Laurent a souhaité faire une plongée de 24h pour observer un cycle de vie sous-marine. C’est un exploit, cela n’avait jamais été encore réalisé…
En effet, c’est une première. Laurent est un spécialiste des plongées engagées, et il avait décidé de passer 24h sous l’eau. Il était curieux de savoir comment vivent les mérous le matin, la journée et la nuit ? Quel est leur cycle ? Et il voulait rester sous l’eau car s’il sortait, il sortait du monde marin. Ce qu’il a réalisé est exceptionnel et contribue à faire évoluer la plongée, comme Cousteau l’a fait en son temps. Pour réaliser cette plongée, il a dû se préparer physiquement : étirement, cardio…C’est important car le matériel est lourd, cela appuie sur les reins, il faut donc se renforcer pour tenir.
Vous avez utilisé du matériel assez spécifique pour cette plongée, notamment un recycleur au lieu des bouteilles, pourquoi ce choix ?
Ce système permet de respirer sans jamais lâcher de bulles, il permet de recycler l’air dans un réservoir de chaux qui fixe le CO2, et donc nettoie l’air expulsé. Ensuite, une petite bouteille envoie de l’oxygène, et cela revient dans la bouche du plongeur. C’est le même air, le même volume, qu’il respire. Les recycleurs sont une révolution dans l’image sous-marine car, grâce à eux, on peut rester jusqu’à 6/7h sous l’eau. C’est une nouvelle fenêtre qui s’est ouverte dans le film sous-marin.

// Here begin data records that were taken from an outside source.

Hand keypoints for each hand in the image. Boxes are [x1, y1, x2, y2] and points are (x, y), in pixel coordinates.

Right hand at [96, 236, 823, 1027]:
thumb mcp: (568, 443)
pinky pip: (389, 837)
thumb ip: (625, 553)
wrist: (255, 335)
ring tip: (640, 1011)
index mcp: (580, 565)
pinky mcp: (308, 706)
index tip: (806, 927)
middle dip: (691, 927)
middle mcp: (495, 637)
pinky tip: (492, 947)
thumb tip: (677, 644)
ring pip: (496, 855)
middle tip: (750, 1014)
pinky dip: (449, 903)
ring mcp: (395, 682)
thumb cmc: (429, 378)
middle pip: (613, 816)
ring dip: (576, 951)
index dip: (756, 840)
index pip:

Ce film est donc aussi une prouesse technique, même si il reste avant tout un véritable témoignage scientifique sur cette espèce et son environnement.
Oui, et on doit continuer ce travail scientifique. On doit continuer à compter les mérous et les requins pour comprendre l’évolution, on doit essayer de faire des plongées à un autre moment que la pleine lune, mais aussi répertorier les passes dans lesquelles les mérous se reproduisent. Jusqu’à présent les plongées proposées ici sont plutôt touristiques, cartes postales. Personne n’a encore vraiment étudié le monde sous-marin, et les mécanismes de ces espaces, il faut désormais le faire. La science doit continuer.